**Extrait à lire:**
Quant au nouvel émir de Kachgar, le gouverneur-général du Turkestan russe ne pouvait le traiter longtemps en ennemi, puisque le pays était pacifié, et qu’il y a des relations de commerce nécessaires entre les pays situés sur les deux versans des monts Thian-Shan. Cependant il semble que Mohammed-Yacoub se défie des Russes ; est-ce par souvenir des luttes que, étant jeune, il a soutenues contre eux dans la vallée du Syr-Daria ? Il a bien fini par concéder aux marchands de Vernoë et de Tachkend le droit de séjourner dans ses états, il a réduit à 2 1/2 pour 100, taux ordinaire en ces contrées, les droits de douane que paieront les marchandises russes ; mais il entend sans doute ne pas devenir un vassal du tsar, comme les khans de la Transoxiane, et cela suffit à justifier ses défiances.

**Données:**
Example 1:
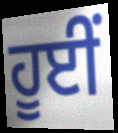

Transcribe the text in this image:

**Exercice:**
Répondez à ces questions sur l'extrait consacré à l'émir de Kachgar :
(a) De quelles villes viennent les marchands autorisés à séjourner dans les états de Mohammed-Yacoub ?
(b) À quel taux les droits de douane sur les marchandises russes ont-ils été réduits ?
(c) Quels monts ont des pays situés sur leurs deux versants ?

**Réponse attendue:**
(a) De Vernoë et de Tachkend.
(b) À 2 1/2 pour 100.
(c) Les monts Thian-Shan.